What you have to do:
Further down are entries; set down exactly and only the lines from the one with "Términos y condiciones" up to and including the one with "Завод по производству процессоров", dropping each picture.

☆ ☆ ☆

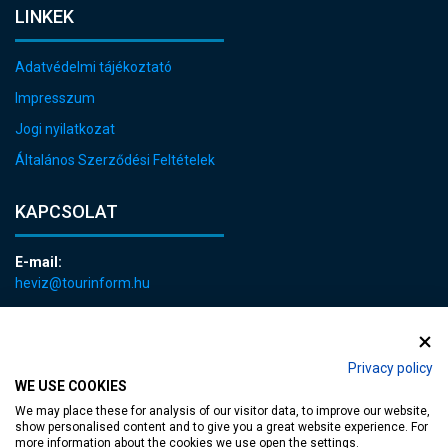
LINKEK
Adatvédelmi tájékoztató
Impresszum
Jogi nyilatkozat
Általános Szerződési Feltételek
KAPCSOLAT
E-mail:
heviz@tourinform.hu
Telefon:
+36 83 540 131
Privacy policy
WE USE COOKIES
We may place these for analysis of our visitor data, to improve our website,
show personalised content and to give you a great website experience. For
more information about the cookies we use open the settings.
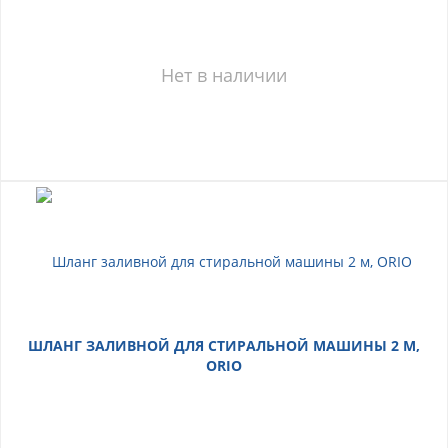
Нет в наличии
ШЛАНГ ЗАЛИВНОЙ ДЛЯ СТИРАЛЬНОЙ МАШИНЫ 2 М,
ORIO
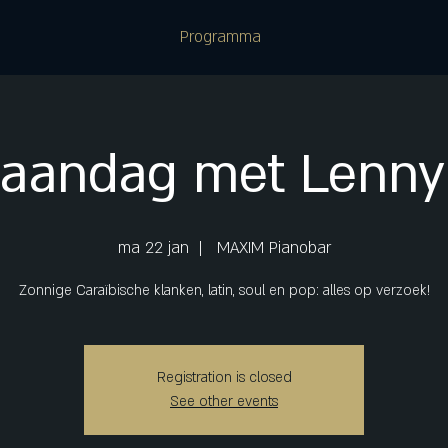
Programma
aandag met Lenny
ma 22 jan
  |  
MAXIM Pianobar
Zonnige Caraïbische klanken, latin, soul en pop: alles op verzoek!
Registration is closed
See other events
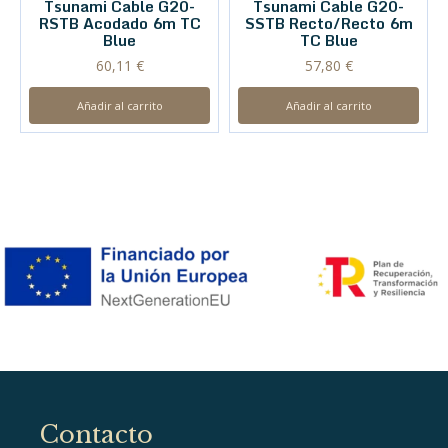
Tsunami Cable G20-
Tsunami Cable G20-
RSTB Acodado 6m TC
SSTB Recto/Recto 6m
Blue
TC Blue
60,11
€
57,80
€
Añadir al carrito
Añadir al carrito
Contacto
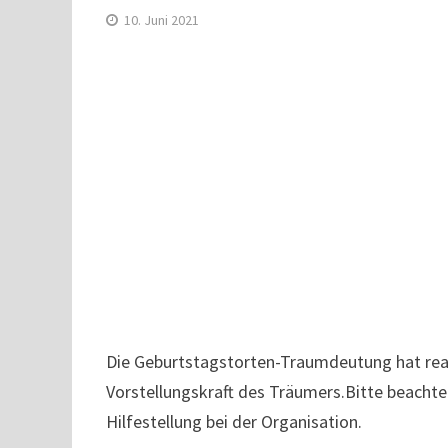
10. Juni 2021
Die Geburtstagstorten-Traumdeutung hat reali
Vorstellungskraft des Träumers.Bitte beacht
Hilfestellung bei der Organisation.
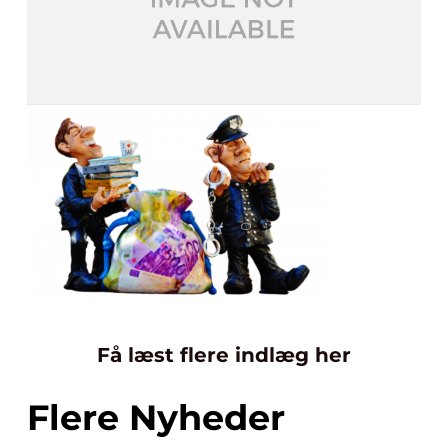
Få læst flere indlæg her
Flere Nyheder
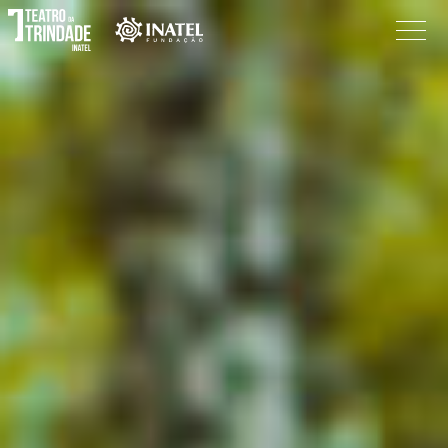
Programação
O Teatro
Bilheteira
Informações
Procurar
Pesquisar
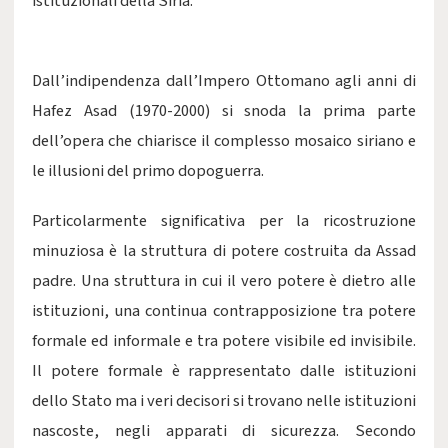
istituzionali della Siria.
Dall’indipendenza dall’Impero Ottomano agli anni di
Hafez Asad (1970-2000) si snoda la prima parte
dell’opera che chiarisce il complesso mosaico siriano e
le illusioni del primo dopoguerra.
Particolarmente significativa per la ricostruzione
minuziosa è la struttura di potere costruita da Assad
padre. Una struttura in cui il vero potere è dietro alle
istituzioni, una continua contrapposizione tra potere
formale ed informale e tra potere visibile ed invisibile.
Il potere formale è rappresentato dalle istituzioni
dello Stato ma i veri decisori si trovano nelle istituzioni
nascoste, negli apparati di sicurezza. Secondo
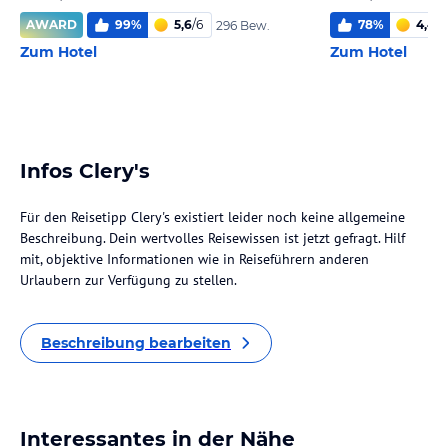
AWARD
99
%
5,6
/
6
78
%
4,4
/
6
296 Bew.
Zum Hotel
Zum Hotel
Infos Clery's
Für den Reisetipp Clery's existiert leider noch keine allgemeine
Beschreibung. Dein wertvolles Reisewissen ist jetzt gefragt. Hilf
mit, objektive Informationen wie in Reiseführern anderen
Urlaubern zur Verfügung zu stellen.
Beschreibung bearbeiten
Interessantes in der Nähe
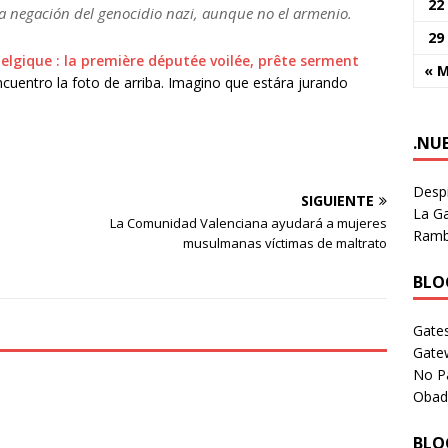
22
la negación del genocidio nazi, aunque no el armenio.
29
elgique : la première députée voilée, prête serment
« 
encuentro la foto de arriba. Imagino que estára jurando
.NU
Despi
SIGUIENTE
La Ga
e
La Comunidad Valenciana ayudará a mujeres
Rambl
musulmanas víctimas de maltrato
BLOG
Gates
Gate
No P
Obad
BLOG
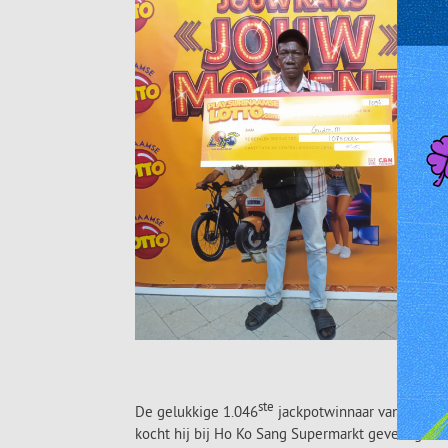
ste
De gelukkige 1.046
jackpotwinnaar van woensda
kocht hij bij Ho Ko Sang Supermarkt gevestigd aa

☆ ☆ ☆

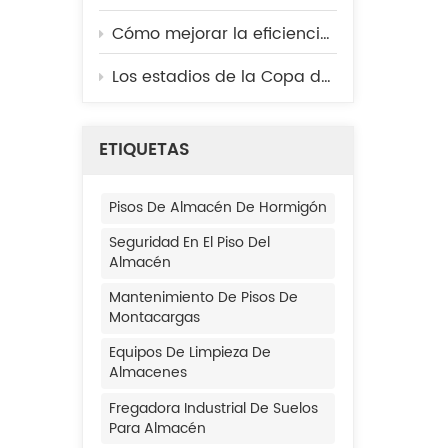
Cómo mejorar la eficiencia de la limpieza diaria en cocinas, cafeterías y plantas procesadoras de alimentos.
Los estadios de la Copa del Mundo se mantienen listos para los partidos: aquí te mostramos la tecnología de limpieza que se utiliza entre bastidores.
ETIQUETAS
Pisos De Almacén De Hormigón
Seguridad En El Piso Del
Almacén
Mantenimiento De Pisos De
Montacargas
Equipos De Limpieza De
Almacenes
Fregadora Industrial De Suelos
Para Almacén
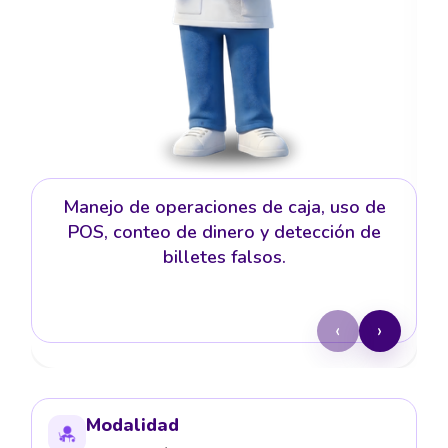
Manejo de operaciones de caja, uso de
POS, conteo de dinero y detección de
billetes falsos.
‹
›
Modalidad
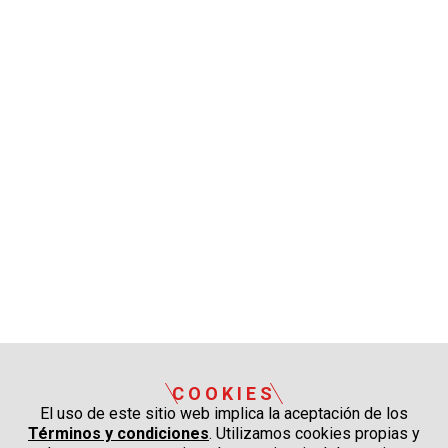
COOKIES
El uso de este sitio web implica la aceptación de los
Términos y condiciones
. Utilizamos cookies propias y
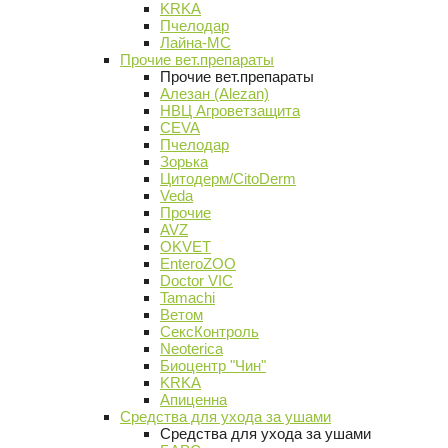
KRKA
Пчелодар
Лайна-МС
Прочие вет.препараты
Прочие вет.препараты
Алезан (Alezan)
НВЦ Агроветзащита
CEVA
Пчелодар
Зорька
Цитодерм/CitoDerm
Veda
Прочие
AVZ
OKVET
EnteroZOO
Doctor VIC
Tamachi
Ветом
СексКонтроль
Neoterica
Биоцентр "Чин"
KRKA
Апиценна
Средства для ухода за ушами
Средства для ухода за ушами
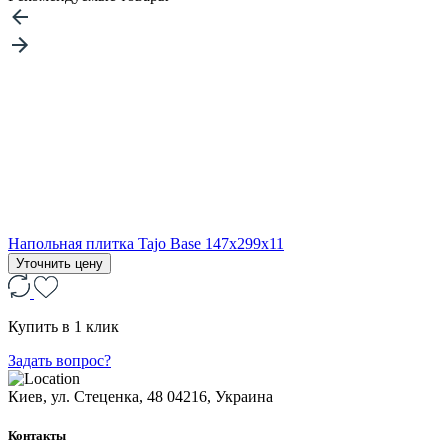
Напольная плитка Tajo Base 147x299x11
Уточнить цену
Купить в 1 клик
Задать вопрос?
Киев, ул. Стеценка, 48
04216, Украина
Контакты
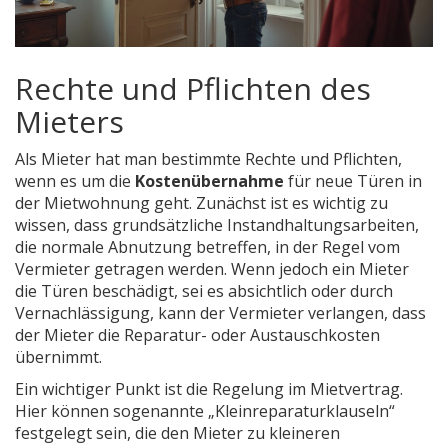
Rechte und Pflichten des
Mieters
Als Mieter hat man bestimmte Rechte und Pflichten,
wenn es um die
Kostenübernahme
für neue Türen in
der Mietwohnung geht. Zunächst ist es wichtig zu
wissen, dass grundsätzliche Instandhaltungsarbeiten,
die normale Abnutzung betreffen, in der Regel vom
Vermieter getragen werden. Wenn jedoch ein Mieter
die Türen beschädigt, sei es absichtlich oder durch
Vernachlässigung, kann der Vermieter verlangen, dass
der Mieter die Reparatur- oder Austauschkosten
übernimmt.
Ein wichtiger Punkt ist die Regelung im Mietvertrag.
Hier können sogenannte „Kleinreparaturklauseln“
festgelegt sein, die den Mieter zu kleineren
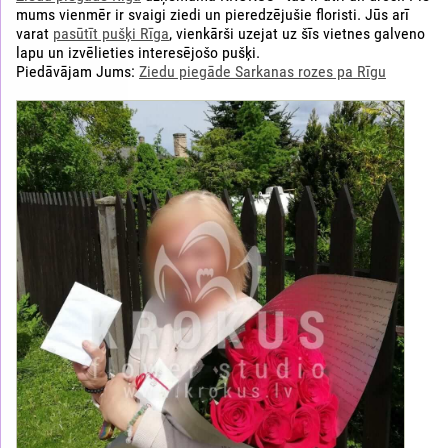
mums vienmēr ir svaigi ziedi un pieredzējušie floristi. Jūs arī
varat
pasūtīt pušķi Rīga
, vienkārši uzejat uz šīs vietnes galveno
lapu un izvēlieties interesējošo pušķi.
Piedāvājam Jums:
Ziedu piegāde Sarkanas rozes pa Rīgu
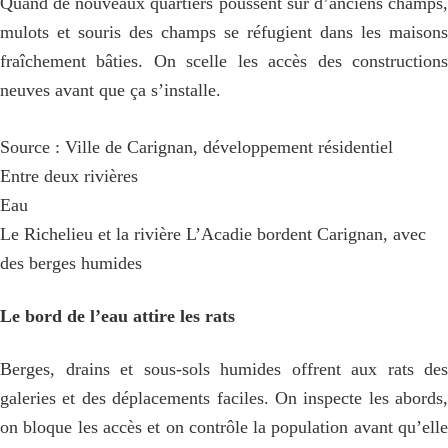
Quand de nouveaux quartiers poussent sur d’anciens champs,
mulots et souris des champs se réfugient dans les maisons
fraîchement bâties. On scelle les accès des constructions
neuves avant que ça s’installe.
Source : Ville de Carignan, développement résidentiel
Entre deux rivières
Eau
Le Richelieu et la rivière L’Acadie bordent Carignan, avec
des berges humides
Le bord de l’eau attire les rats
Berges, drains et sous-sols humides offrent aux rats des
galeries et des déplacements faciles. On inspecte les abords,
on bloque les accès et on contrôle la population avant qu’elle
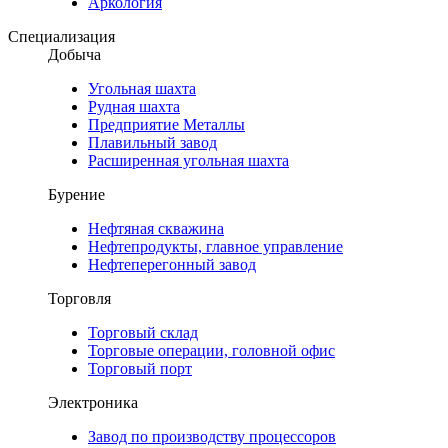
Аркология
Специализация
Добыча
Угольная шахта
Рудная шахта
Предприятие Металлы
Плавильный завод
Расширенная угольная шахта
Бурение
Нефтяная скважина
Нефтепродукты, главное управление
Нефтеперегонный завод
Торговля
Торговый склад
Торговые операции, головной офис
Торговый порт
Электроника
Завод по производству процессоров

☆ ☆ ☆

Written response:
Términos y condiciones
. Utilizamos cookies propias y
KRKA
Пчелодар
Лайна-МС
Прочие вет.препараты
Прочие вет.препараты
Алезан (Alezan)
НВЦ Агроветзащита
CEVA
Пчелодар
Зорька
Цитодерм/CitoDerm
Veda
Прочие
AVZ
OKVET
EnteroZOO
Doctor VIC
Tamachi
Ветом
СексКонтроль
Neoterica
Биоцентр "Чин"
KRKA
Апиценна
Средства для ухода за ушами
Средства для ухода за ушами
Напольная плитка Tajo Base 147x299x11
Уточнить цену
Купить в 1 клик
Задать вопрос?
Киев, ул. Стеценка, 48
04216, Украина
Контакты
Rechte und Pflichten des
Mieters
Als Mieter hat man bestimmte Rechte und Pflichten,
wenn es um die
Kostenübernahme
für neue Türen in
der Mietwohnung geht. Zunächst ist es wichtig zu
wissen, dass grundsätzliche Instandhaltungsarbeiten,
die normale Abnutzung betreffen, in der Regel vom
Vermieter getragen werden. Wenn jedoch ein Mieter
die Türen beschädigt, sei es absichtlich oder durch
Vernachlässigung, kann der Vermieter verlangen, dass
der Mieter die Reparatur- oder Austauschkosten
übernimmt.
Ein wichtiger Punkt ist die Regelung im Mietvertrag.
Hier können sogenannte „Kleinreparaturklauseln“
festgelegt sein, die den Mieter zu kleineren
mums vienmēr ir svaigi ziedi un pieredzējušie floristi. Jūs arī
varat
pasūtīt pušķi Rīga
, vienkārši uzejat uz šīs vietnes galveno
lapu un izvēlieties interesējošo pušķi.
Piedāvājam Jums:
Ziedu piegāde Sarkanas rozes pa Rīgu
Quand de nouveaux quartiers poussent sur d’anciens champs,
mulots et souris des champs se réfugient dans les maisons
fraîchement bâties. On scelle les accès des constructions
neuves avant que ça s’installe.
Source : Ville de Carignan, développement résidentiel
Entre deux rivières
Eau
Le Richelieu et la rivière L’Acadie bordent Carignan, avec
des berges humides
Le bord de l’eau attire les rats
Berges, drains et sous-sols humides offrent aux rats des
galeries et des déplacements faciles. On inspecte les abords,
on bloque les accès et on contrôle la population avant qu’elle
Аркология
Специализация
Добыча
Угольная шахта
Рудная шахта
Предприятие Металлы
Плавильный завод
Расширенная угольная шахта
Бурение
Нефтяная скважина
Нефтепродукты, главное управление
Нефтеперегонный завод
Торговля
Торговый склад
Торговые операции, головной офис
Торговый порт
Электроника
Завод по производству процессоров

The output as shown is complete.